Models were important to these sculptors, and in an era before photography was widely used, to many painters, too. Paris Red by Maureen Gibbon begins as a fictional version of Victorine Meurent sketches a cat sleeping in a shop window. Wearing a mended dress and bottle-green boots, Victorine catches the eye of Édouard Manet. She puts away her pencil and tablet, and walks with him past cafés and kiosks, sharing a paper cone of cherries. Victorine soon becomes his model and muse. We see her pose for paintings, take explicitly described breaks on divans, paint, and run errands such as picking up pastels in a shop where she’s drawn to a small box with seven shades of blue, looking like “bits of sky that could fit on my hand.”
Priya Parmar’s Vanessa and her Sister crosses the Channel and moves to the early twentieth century to show the relationship of painter Vanessa Bell and her sister, novelist Virginia Woolf. Told in letters, telegrams, post cards, journal entries, and lists of paints to purchase (British Ink, Polished Silver, and Rose Doré), the novel starts as the sisters settle in the Bloomsbury neighborhood of London, where they spend evenings discussing new styles in art and literature with bohemian neighbors. Vanessa increasingly resents the way Virginia depends on her for care and forever sees her as one of the maternal figures she celebrated in novels such as To the Lighthouse and Mrs. Dalloway. Vanessa works hard to have her paintings displayed with other Post-Impressionists, where they stand out for their domestic imagery as well as their bold colors.
Another driven writer and her artistic sister are featured in Little Woman in Blue: A Novel of May Alcott.
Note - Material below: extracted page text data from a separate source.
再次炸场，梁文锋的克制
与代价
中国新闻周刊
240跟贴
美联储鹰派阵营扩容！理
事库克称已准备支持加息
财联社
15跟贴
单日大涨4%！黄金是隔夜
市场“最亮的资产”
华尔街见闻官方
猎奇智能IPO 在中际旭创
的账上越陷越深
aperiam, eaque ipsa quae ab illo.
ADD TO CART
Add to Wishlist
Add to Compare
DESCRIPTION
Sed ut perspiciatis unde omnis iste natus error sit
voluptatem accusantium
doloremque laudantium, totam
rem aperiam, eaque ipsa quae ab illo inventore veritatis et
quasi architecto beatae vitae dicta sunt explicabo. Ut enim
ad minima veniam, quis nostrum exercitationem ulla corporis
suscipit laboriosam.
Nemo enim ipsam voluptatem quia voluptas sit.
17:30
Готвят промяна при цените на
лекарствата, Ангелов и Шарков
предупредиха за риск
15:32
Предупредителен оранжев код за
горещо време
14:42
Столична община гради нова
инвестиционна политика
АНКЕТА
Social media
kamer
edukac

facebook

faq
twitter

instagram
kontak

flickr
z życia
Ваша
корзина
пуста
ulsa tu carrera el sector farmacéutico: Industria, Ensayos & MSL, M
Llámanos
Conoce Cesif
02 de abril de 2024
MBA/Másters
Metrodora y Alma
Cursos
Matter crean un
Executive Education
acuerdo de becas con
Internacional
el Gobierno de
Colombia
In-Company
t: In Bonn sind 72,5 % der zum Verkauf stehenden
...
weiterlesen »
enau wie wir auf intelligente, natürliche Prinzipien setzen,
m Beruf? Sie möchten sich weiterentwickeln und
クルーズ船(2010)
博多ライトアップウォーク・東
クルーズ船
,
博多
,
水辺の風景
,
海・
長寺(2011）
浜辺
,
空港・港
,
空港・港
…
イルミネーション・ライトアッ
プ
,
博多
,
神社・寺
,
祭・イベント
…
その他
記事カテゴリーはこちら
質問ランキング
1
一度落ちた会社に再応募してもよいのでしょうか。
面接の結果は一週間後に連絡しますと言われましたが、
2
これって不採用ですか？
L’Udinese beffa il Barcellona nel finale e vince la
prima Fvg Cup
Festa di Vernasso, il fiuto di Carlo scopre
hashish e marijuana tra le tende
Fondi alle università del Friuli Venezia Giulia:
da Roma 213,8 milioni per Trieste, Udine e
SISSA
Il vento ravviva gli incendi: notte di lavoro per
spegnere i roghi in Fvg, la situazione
Many woman writers remember their dreams taking shape from the portrait Louisa Alcott created in Little Women of an independent young woman wearing an ink-stained smock in a garret. Girls who liked to paint were inspired, too, by the youngest sister. But some wanted to throw the novel across the room after the artistic Amy travels to Europe and upon seeing great art, decides to give up her own attempts and marry. May Alcott, the sister who was the model for this young woman, must have been furious, too. My novel, Little Woman in Blue, shows the determination of the real May Alcott to move beyond what her sister scripted as her future.
The Muralist by B.A. Shapiro brings us closest to our time, with the contemporary story of a researcher at Christie’s Auction House trying to discover the truth of her ancestor, who may have shaped the history of Abstract Expressionism. As in Shapiro’s previous novel, The Art Forger, a woman’s work isn’t given due credit, but instead of a plot involving Degas and the Gardener Museum theft, we read about the fictional character of Alizée who struggles to help relatives move from France to escape the Nazi occupation, while working on murals for the Works Progress Administration as well as her own paintings. Her friends include Mark Rothko, Lee Krasner, Jackson Pollock, and others shaping art in New York just before World War II. Powerful, graceful, and down-to-earth Eleanor Roosevelt puts in an appearance, and it’s fascinating to see the new art through her eyes.
By the early twentieth century, women had won the right to vote, own property, and fill art departments, at least as students. Fashions and paint colors have come and gone: lead white and cadmium red have been taken off shop shelves due to health risks. But these novels ask us to consider what seems eternal about art, romance, marriage, and sisterhood, as well as what seems well past time to change.